UPDATE (2 October, 2018): Local Malaysian news revealed the vessels involved in an alleged illegal fuel oil transfer to be Singapore-registered Kantek 2 and Malaysia-registered Ramai Awana.

The 2008 built Kantek 2 (IMO 9450222) is a 6,200 dwt products tanker owned and operated by Singapore bunker supplier Sentek Marine & Trading Pte, according to a shipping database.

The 1976 built Ramai Awana (IMO 7620835) is a 2,120 dwt products tanker operated by Dutaryo Overseas Trading Corp, shows the similar database.

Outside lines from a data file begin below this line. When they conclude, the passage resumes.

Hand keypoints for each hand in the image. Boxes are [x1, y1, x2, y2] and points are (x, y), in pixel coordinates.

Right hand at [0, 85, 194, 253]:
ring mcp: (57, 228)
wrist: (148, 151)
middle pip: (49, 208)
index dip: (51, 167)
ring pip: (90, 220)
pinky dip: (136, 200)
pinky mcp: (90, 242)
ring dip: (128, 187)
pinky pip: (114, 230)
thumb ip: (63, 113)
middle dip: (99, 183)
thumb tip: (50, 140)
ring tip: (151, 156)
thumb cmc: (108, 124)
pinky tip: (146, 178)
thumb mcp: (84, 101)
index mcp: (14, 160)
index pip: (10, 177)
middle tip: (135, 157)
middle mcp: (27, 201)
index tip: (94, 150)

The original story is below:

The Tanjung Sedili branch of Malaysia Maritime Enforcement Agency (MMEA) Thursday (27 September, 2018) arrested two oil tankers over an alleged illegal ship to ship (STS) fuel oil transfer operation in waters off Pengerang at noon.

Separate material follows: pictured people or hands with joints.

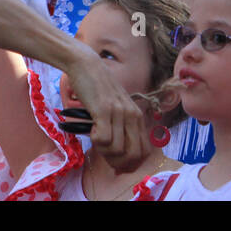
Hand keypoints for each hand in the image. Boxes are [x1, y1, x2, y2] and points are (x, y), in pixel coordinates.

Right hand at [63, 50, 146, 171]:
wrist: (87, 66)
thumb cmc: (98, 89)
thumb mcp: (116, 108)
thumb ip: (121, 127)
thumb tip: (119, 157)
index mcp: (137, 116)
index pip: (144, 152)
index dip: (131, 163)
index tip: (116, 164)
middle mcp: (132, 115)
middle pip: (133, 155)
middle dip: (118, 162)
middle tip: (104, 154)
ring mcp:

The vessels were spotted by MMEA patrol boats as part of Operation Redback XI, a week-long patrol jointly held with the Australian Border Force to combat maritime security threats from September 24, said Mohd Zulfadli Bin Nayan, Director of the MMEA Tanjung Sedili branch.

He explained crew from the oil tankers failed to obtain a permit and authorisation from the Director of Marine Malaysia in Pengerang waters for the STS operation; the vessels also failed to show any ship insurance documents.

The MMEA report noted 14 Singaporean crew aged between 28 and 50 years old arrested from an unidentified oil tanker, while another nine Singaporean crew members aged between 27 and 55 years old were found on board the other Malaysia-registered tanker.

The vessels are believed to be transferring Marine Fuel Oil (MFO).

The case will be investigated in accordance with Malaysia’s Merchant Shipping Ordinance 1952, Section 49 1B (1) (k) which prohibits the transfer of the oil without the authorisation of the Director of Marine Malaysia and Section 49 1B (1) (l).

If found guilty, the suspects face a fine of up to RM 100,000, imprisonment of two years, or both.

Four crew members have been taken to MMEA’s Tanjung Sedili office for further investigation, said Nayan.